Alors, dans son discours aux juifs, je relis cette référence à Abraham et à la visitation de Mambré comme une invitation à laisser tomber tout raisonnement humain. Ces juifs essaient d’opposer à Jésus des arguments de bon sens, des arguments raisonnables qui ne sont pas dénués de fondement : « Toi qui n’as pas encore cinquante ans, comment aurais-tu pu voir Abraham ! » Oui, ça se tient comme argument, mais Jésus les invite à un grand déplacement, le déplacement de la foi. Et c’est précisément celui qu’a dû faire Abraham que la lettre aux Romains présentera comme le modèle de celui qui a été capable d’espérer contre toute espérance. Rm 4,18. Jésus prépare ces juifs qui commencent à croire en lui, car c’est toujours à eux qu’il s’adresse, il les prépare à ne pas lire les événements qui vont bientôt arriver quand il sera arrêté et mis à mort avec la simple grille des raisonnements humains. A vue humaine, comme l’espérance demandée à Abraham, ça parait fou de croire que la vie et le Salut puissent jaillir de cet événement et pourtant !
Voilà, c’était pour l’allusion à Abraham, il y a maintenant cette allusion à Moïse et au buisson ardent : « avant qu’Abraham fût, moi, JE SUIS. » C’est du milieu du buisson ardent que Dieu va faire la révélation de son nom à Moïse qui le lui a demandé et c’est donc là qu’il lui fait cette révélation si étonnante : mon nom est JE SUIS. Une partie de la tradition, marquée par la philosophie, a compris ce nom en termes philosophiques assez figés : JE SUIS celui qui est et qui ne cessera jamais d’être. Mais les exégètes nous ont appris que c’est une révélation plutôt dynamique et qu’il serait donc plus juste de traduire : je suis qui je serai, c’est-à-dire : tu verras bien qui je serai ou : ce que je suis se manifestera dans ce que je ferai pour toi et ton peuple. Dieu a donc explicitement dit à Moïse que c’est dans l’accomplissement de ses promesses qu’il manifestera qui il est, que c’est en voyant l’accomplissement de ses promesses qu’on comprendra qui il est vraiment. Mais rappelez-vous, pour voir ce buisson si particulier, Moïse avait été obligé de faire un détour. Il y a pas mal de textes de la Bible qui nous parlent de ce détour nécessaire pour rencontrer Dieu en vérité, je suis en train de préparer une réco pour l’équipe nationale de Fraternité Pentecôte sur ce sujet !
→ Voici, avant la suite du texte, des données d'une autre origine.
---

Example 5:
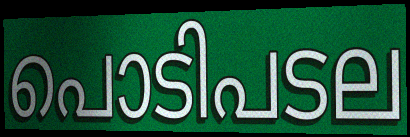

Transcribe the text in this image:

പൊടിപടല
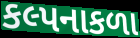
કલ્પનાકળા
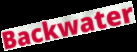
Backwater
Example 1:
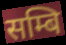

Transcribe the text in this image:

सम्बि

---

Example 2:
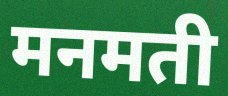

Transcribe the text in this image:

मनमती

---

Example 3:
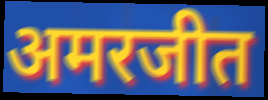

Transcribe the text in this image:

अमरजीत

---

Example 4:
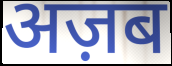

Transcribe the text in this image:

अज़ब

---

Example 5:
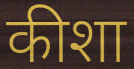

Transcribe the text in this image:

कीशा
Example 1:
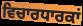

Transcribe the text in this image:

ਵਿਚਾਰਧਾਰਕਾਂ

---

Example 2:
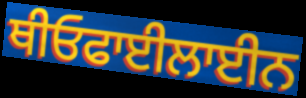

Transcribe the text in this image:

ਥੀਓਫਾਈਲਾਈਨ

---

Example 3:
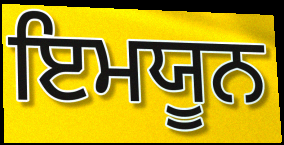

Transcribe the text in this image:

ਇਮਯੂਨ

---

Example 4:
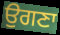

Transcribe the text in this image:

ਉਗਣਾ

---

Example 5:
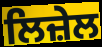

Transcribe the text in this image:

ਲਿਜ਼ੇਲ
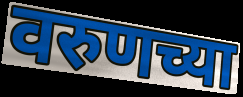
वरुणच्या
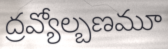
ద్రవ్యోల్బణమూ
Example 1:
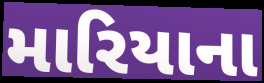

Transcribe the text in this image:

મારિયાના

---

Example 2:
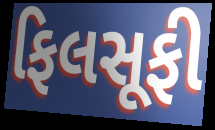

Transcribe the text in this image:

ફિલસૂફી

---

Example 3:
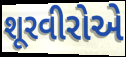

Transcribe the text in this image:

શૂરવીરોએ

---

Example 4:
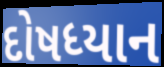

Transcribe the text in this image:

દોષધ્યાન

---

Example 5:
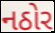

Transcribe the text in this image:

નઠોર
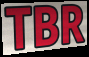
TBR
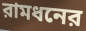
রামধনের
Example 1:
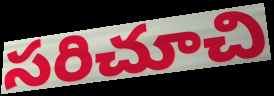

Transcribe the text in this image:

సరిచూచి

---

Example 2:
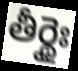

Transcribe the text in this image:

తీర్థైః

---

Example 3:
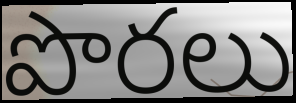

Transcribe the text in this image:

పొరలు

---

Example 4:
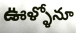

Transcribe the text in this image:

ఊళ్ళోనూ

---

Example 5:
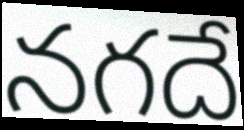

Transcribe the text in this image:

నగదే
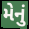
મેનું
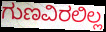
ಗುಣವಿರಲಿಲ್ಲ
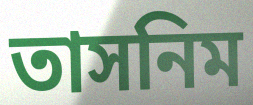
তাসনিম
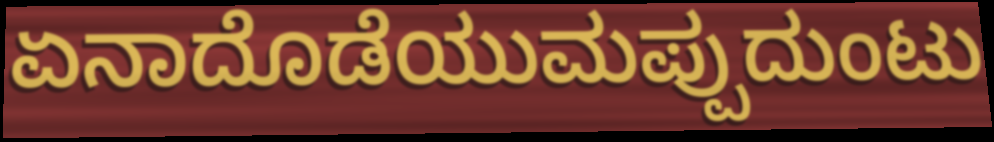
ಏನಾದೊಡೆಯುಮಪ್ಪುದುಂಟು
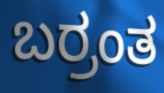
ಬರ್ರಂತ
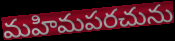
మహిమపరచును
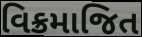
વિક્રમાજિત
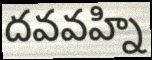
దవవహ్ని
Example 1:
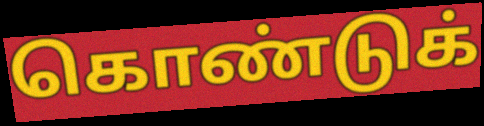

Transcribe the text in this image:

கொண்டுக்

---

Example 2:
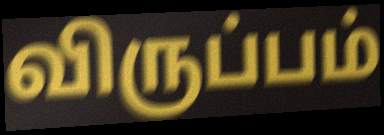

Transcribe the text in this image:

விருப்பம்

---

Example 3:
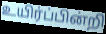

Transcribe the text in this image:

உயிர்ப்பின்றி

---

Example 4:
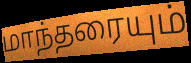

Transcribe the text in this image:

மாந்தரையும்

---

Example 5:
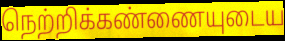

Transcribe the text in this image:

நெற்றிக்கண்ணையுடைய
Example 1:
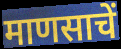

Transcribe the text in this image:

माणसाचें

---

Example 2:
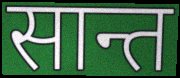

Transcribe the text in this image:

सान्त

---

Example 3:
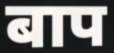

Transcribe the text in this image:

बाप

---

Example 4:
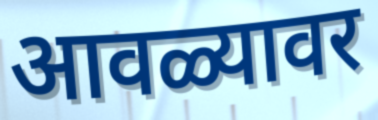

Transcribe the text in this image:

आवळ्यावर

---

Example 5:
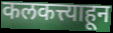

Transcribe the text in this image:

कलकत्त्याहून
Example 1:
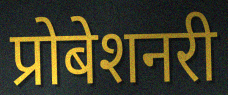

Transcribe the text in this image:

प्रोबेशनरी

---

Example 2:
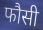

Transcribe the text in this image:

फौसी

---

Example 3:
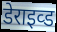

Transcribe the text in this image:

डेराइव्ड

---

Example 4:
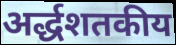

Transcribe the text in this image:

अर्द्धशतकीय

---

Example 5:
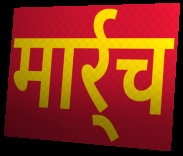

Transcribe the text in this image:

मार्र्च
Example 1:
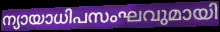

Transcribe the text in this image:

ന്യായാധിപസംഘവുമായി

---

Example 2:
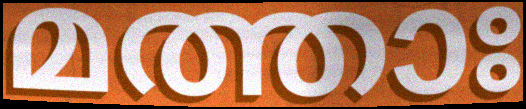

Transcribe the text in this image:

മത്താഃ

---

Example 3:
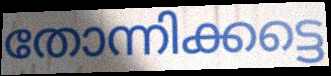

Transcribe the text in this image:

തോന്നിക്കട്ടെ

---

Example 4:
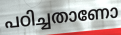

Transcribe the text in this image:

പഠിച്ചതാണോ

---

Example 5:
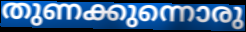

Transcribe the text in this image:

തുണക്കുന്നൊരു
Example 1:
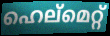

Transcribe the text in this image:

ഹെല്മെറ്റ്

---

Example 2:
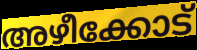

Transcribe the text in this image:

അഴീക്കോട്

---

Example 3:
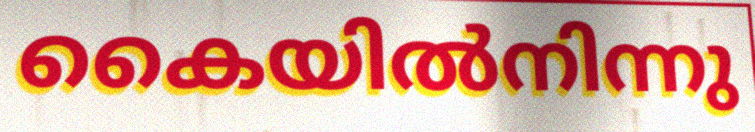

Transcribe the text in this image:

കൈയിൽനിന്നു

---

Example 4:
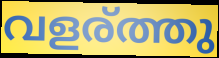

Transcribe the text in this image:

വളര്ത്തു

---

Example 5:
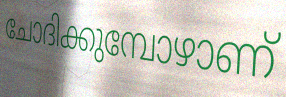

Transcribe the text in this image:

ചോദിക്കുമ്പോഴാണ്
De même qu’Abraham a dû accepter de se laisser déplacer par la promesse du Seigneur, Moïse, lui aussi devra se déplacer, quitter son chemin, faire un détour pour vivre cette expérience de la rencontre avec le Seigneur. En faisant, dans sa discussion avec les juifs, cette allusion à Moïse et au buisson ardent, c’est donc comme s’il leur disait : vous ne pourrez rien comprendre à ce que je vous dis et à ce qui va arriver, si vous n’acceptez pas, vous aussi, de faire un détour, de quitter ce chemin que vous vous êtes tracés et qui finit par devenir une ornière tellement vous y passez et repassez sans jamais oser en sortir.
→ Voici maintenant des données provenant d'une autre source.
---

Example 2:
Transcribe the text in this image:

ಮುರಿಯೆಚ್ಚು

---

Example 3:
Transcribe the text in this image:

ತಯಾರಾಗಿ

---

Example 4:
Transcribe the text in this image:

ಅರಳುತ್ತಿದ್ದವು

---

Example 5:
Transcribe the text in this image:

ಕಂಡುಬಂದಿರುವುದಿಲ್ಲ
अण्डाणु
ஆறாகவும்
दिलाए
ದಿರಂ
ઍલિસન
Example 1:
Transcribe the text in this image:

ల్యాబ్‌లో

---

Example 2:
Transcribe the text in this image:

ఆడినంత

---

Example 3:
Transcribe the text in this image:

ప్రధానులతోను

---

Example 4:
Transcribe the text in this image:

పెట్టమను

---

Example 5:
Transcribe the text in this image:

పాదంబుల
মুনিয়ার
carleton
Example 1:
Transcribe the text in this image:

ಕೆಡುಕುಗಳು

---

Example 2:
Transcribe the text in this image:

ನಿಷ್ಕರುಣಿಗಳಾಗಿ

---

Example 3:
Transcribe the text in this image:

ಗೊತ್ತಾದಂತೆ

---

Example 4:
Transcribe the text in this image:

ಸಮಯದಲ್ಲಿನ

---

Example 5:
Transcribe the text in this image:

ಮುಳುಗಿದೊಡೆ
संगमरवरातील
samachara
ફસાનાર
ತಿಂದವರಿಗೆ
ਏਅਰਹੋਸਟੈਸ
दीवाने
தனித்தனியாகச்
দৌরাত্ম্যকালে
Voilà comment, après avoir bien transpiré, j’ai compris ce dialogue de l’Evangile. Je le reçois donc comme une invitation à un double déplacement ou plutôt à un déplacement tellement important qu’il a deux caractéristiques. A la suite d’Abraham, oser la foi en laissant tomber nos raisonnements trop humains pour nous appuyer sur Dieu et sa fidélité. A la suite de Moïse, accepter de faire un détour, de sortir de nos chemins bien balisés et sécurisants. C’est peut-être en acceptant ce déplacement, ce détour que nous pourrons garder sa Parole qui nous ouvrira des chemins de vie. A l’approche de ces jours saints, demandons cette grâce de la foi pour oser suivre Jésus dans tous les détours qu’il nous invitera à faire à sa suite.